Re: Webcam (V4L-V4L2) — Video for Linux

You can still use MMX and make it portable, since you can conditionally
compile-in the MMX code based on the platform (generate only if compiled for
x86), and you can do a run-time check to determine if the x86 machine you are
running on has MMX.  I don't have that run-time code here, but I can probably
find it at home if you really need it, but I believe you can find it on the
Intel developer site under MMX documentation, or perhaps other readers could
help you.  MMX-based will be much faster: SIMD, so more pixels done
per-instruction, and clamping is "free" with MMX: no branches.


For non-MMX, my experience is that a lookup table "can't" be safely used for
YUV / YCbCr to RGB conversion.  I found that most video clips would be ok, but
occasionally one frame (or even pixel) would yield a value that was way off -
mostly negative, if I remember.  Since you reference outside the table in that
special case, and probably crash, lookup tables can't be used.  I don't know if
that is true for RGB to YCbCr/YUV conversion.

I stopped using lookup tables because I found a safe way to clamp that was about
as fast on machines then, and is probably faster now - machines have gotten
faster but memory and even cache hasn't so much, so memory /cache fetches cost
relatively more .

For YCbCr to RGB, generally a clamp is not taken. I measured it on a bunch of
MPEG-1 videos and I remember that clamps were less than 10% of the cases; much
less than 5% I think.  So the trick is to not branch unless there is a clamp.

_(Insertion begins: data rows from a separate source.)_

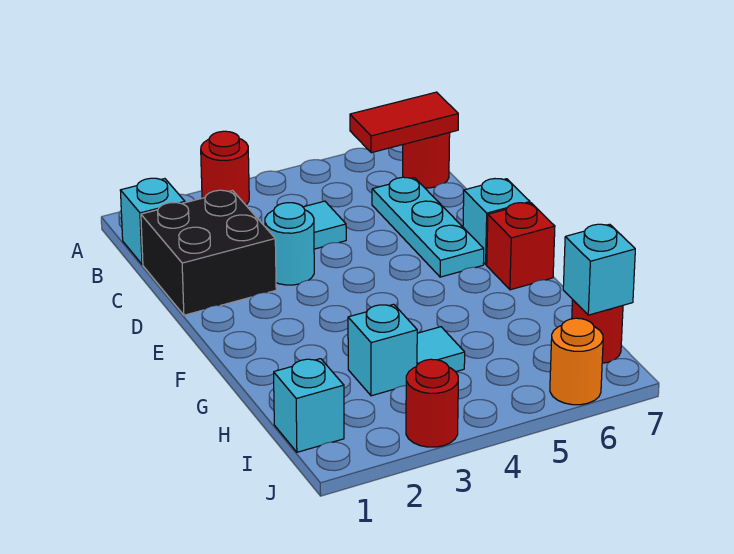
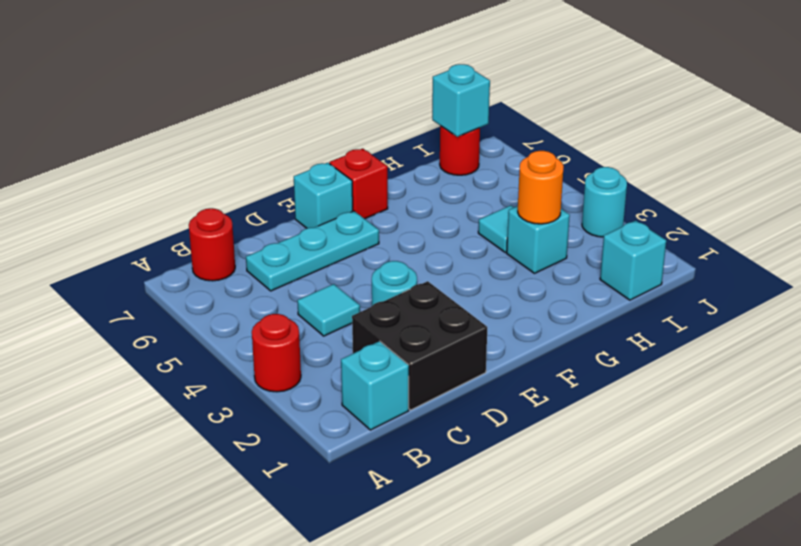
red tile B6:B7 level 2 -> none
red round brick J3 level 1 -> cyan round brick J3 level 1
orange round brick J6 level 1 -> orange round brick H3 level 2

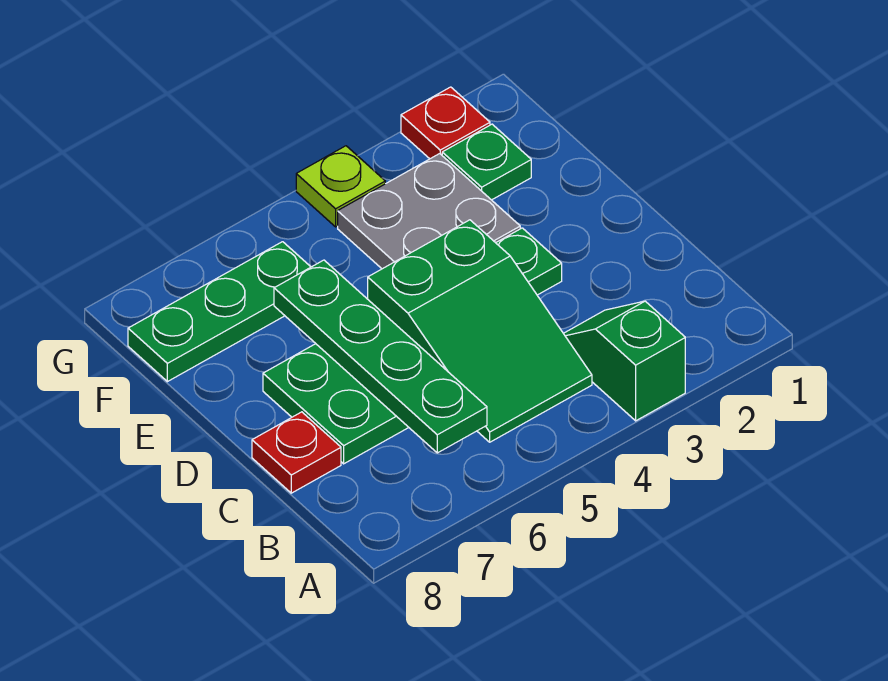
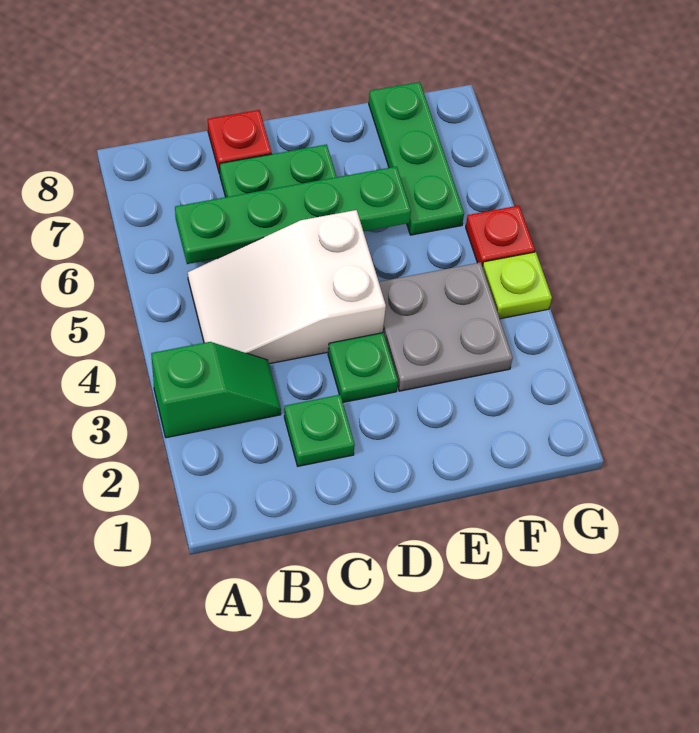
green slope B4:D5 level 1 top D -> white slope B4:D5 level 1 top D
green plate F2 level 1 -> green plate C2 level 1
red plate G2 level 1 -> red plate G5 level 1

The obvious way to clamp is:

    int value;
    if (value > max)
        value = max;
    else if (value < 0)
        value = 0;

Which generates the (pseudo) machine code (where the comparisons are signed):

    if (value <= max) goto notgreater;
    value = max;
    goto done;
notgreater:
    if (value >= 0) goto done;
    value = 0;
done:

That's two compares and at least one branch per clamp.  You can do much better
by using a single unsigned compare:

    int value;
    if ((unsigned int)value > max) {
        if (value < 0)
            value = 0;
        else value = max;
    }

which does only one compare to determine if a clamp is needed.  If it is, it
then takes two compares to figure out which clamp it is, but since clamps are
relatively rare it ends up being faster.  Note that this works because a
negative value, treated as an unsigned, will always be greater than the max
positive value; that's just twos-complement arithmetic.  (You wanted the code to
be portable, but I don't think you have to support ones-complement machines :-)
I won't bother to show the generated code.

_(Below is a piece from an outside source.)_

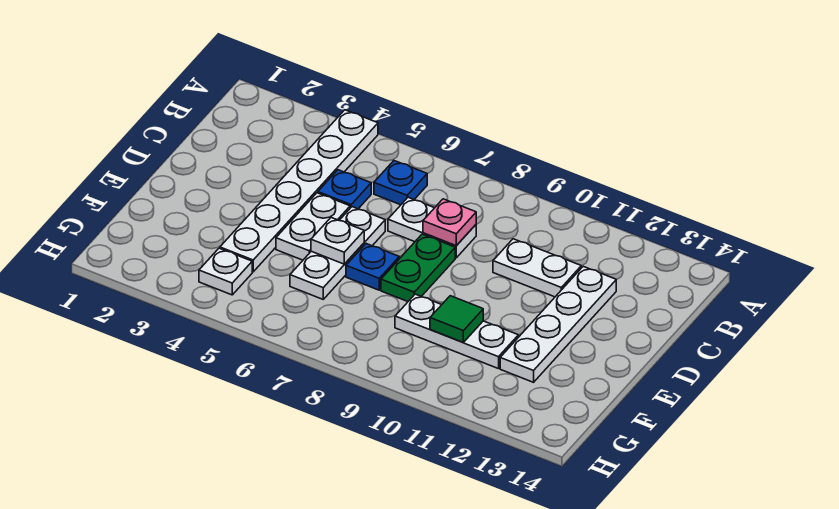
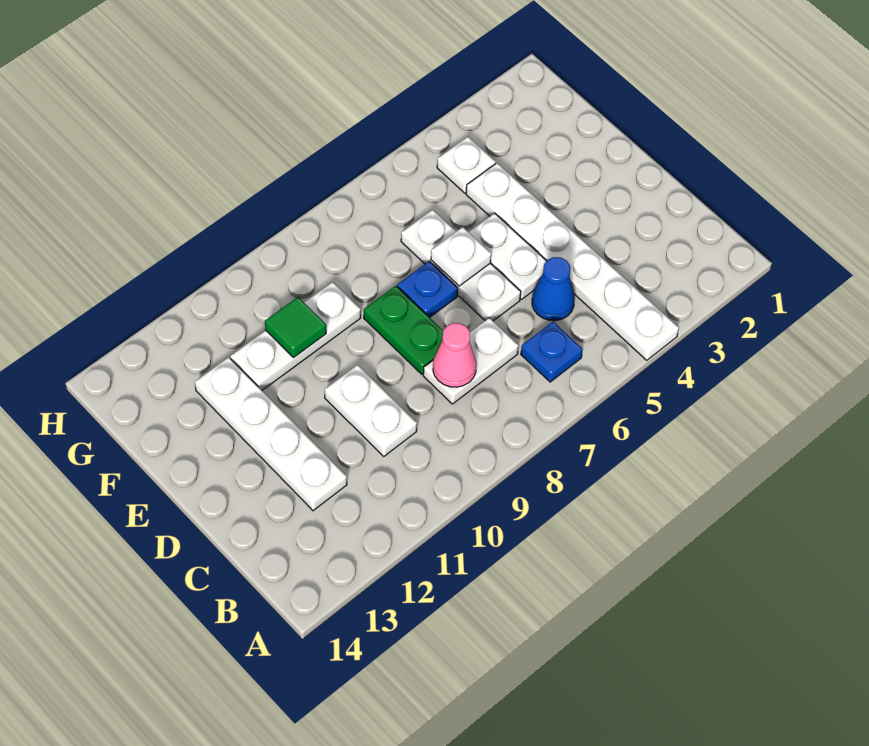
blue plate C5 level 1 -> blue cone C5 level 1
pink plate C8 level 2 -> pink cone C8 level 2
white plate C10:C11 level 1 -> white plate C10:D10 level 1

But note that doing that you are always taking a branch if you don't clamp, to
skip over the code that does the clamping.  So - and you purists out there are
going to hate this, because this is "assember written in C"! - the fastest way
to clamp, when clamping is occasional, is:

    int R, G, B;
    /* Generate R, G, B: may be better to generate before clamp to save
registers,
        or to generate R, B, clampR, generate B, clampG, etc. so clamp can be
dual-issued with generation.
        Move the code around and benchmark it; compiler will probably move it
for you anyway.
    */
    if ((unsigned int)R > maxR)
        goto clampR;                        /* this branch mostly not taken; no
branch if no clamp */
   clampRDone:
    if ((unsigned int)G > maxG)
        goto clampG;
    clampGDone:
    if ((unsigned int)B > maxB)
        goto clampB;
    clampBDone:

    /*    Rest of code, e.g. pack to 565 and write. BTW write 32 bits, on 32-bit
boundary, if writing to PCI bus! */
    return;    /* skip below clamping code. */

clampR:
        if (R < 0) R = 0 else R = max;
        goto clampRDone;
clampG:
        if (G < 0) G = 0 else G = max;
        goto clampGDone;
clampB:
        if (B < 0) B = 0 else B = max;
        goto clampBDone;

}    /* actual end of function */


Yes, it's ugly, but it is faster, at least on the hardware I tested it on.  I
would give it a try.

In the above "maxR", "maxG" and "maxB" may all be the same, i.e. 255.  You could
trying to get it in a register by:

    unsigned int maxAll = 255;

Or you could also try not tying up a register by (branch taken if upper 24 bits
nonzero, i.e. number is negative or is > 255) by:

    if ((value >> 8) != 0)
        goto clampValue;

You would think this one wouldn't be better on x86, because it has to shift then
compare as two separate instructions.  But those instructions are shorter than
if you compare to literal "255", and you save a register, which you don't have
many of on x86.  I would give it a try and benchmark it.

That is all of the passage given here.